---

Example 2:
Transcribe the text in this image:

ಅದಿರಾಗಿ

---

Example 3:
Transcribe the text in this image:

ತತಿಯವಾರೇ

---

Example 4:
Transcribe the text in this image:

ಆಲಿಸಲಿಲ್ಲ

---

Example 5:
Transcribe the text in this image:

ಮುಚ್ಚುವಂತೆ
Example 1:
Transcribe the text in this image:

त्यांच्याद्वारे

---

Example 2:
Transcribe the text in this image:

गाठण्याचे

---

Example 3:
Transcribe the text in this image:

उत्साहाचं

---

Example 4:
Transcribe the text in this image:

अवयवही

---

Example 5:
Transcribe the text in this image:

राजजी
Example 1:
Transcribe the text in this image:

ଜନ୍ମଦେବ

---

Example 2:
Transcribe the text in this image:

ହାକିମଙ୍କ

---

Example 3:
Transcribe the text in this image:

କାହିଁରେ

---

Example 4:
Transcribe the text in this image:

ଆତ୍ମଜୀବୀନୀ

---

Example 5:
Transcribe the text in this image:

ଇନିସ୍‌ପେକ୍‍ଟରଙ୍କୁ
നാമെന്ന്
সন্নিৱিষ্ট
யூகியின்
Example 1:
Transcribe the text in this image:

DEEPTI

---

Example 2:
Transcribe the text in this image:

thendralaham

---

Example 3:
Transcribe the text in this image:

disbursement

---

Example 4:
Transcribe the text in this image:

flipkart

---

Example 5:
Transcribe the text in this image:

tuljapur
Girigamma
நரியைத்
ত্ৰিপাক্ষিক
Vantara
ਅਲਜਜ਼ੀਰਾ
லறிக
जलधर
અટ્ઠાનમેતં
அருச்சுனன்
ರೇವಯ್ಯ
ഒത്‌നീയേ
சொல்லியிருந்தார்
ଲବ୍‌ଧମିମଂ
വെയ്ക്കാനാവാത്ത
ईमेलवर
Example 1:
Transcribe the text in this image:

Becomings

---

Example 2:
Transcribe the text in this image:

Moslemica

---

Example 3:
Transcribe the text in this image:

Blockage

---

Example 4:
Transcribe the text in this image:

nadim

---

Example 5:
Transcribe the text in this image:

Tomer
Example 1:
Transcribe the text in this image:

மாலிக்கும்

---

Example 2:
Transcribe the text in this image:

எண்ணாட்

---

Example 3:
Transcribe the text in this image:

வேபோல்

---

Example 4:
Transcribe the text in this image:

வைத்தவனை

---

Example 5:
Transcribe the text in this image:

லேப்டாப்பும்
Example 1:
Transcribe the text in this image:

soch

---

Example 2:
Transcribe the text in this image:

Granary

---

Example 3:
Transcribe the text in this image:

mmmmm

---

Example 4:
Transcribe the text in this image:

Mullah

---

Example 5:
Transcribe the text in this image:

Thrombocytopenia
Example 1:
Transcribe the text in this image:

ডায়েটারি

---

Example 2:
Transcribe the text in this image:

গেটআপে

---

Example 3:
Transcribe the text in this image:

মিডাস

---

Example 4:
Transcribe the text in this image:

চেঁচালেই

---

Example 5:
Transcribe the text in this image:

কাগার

================================

Please give each line above again, word for word.

Task result
---

Example 2:
Transcribe the text in this image:

ಅದಿರಾಗಿ

---

Example 3:
Transcribe the text in this image:

ತತಿಯವಾರೇ

---

Example 4:
Transcribe the text in this image:

ಆಲಿಸಲಿಲ್ಲ

---

Example 5:
Transcribe the text in this image:

ಮುಚ್ಚುವಂತೆ
Example 1:
Transcribe the text in this image:

त्यांच्याद्वारे

---

Example 2:
Transcribe the text in this image:

गाठण्याचे

---

Example 3:
Transcribe the text in this image:

उत्साहाचं

---

Example 4:
Transcribe the text in this image:

अवयवही

---

Example 5:
Transcribe the text in this image:

राजजी
Example 1:
Transcribe the text in this image:

ଜନ୍ମଦେବ

---

Example 2:
Transcribe the text in this image:

ହାକିମଙ୍କ

---

Example 3:
Transcribe the text in this image:

କାହିଁରେ

---

Example 4:
Transcribe the text in this image:

ଆତ୍ମଜୀବୀନୀ

---

Example 5:
Transcribe the text in this image:

ଇନିସ୍‌ପେକ୍‍ଟରଙ୍କୁ
നാമെന്ന്
সন্নিৱিষ্ট
யூகியின்
Example 1:
Transcribe the text in this image:

DEEPTI

---

Example 2:
Transcribe the text in this image:

thendralaham

---

Example 3:
Transcribe the text in this image:

disbursement

---

Example 4:
Transcribe the text in this image:

flipkart

---

Example 5:
Transcribe the text in this image:

tuljapur
Girigamma
நரியைத்
ত্ৰিপাক্ষিক
Vantara
ਅਲਜਜ਼ੀਰਾ
லறிக
जलधर
અટ્ઠાનમેતં
அருச்சுனன்
ರೇವಯ್ಯ
ഒത്‌നീയേ
சொல்லியிருந்தார்
ଲବ୍‌ଧମିମଂ
വെയ്ക്കാനാവാത്ത
ईमेलवर
Example 1:
Transcribe the text in this image:

Becomings

---

Example 2:
Transcribe the text in this image:

Moslemica

---

Example 3:
Transcribe the text in this image:

Blockage

---

Example 4:
Transcribe the text in this image:

nadim

---

Example 5:
Transcribe the text in this image:

Tomer
Example 1:
Transcribe the text in this image:

மாலிக்கும்

---

Example 2:
Transcribe the text in this image:

எண்ணாட்

---

Example 3:
Transcribe the text in this image:

வேபோல்

---

Example 4:
Transcribe the text in this image:

வைத்தவனை

---

Example 5:
Transcribe the text in this image:

லேப்டாப்பும்
Example 1:
Transcribe the text in this image:

soch

---

Example 2:
Transcribe the text in this image:

Granary

---

Example 3:
Transcribe the text in this image:

mmmmm

---

Example 4:
Transcribe the text in this image:

Mullah

---

Example 5:
Transcribe the text in this image:

Thrombocytopenia
Example 1:
Transcribe the text in this image:

ডায়েটারি

---

Example 2:
Transcribe the text in this image:

গেটআপে

---

Example 3:
Transcribe the text in this image:

মিডাস

---

Example 4:
Transcribe the text in this image:

চেঁচালেই

---

Example 5:
Transcribe the text in this image:

কাগার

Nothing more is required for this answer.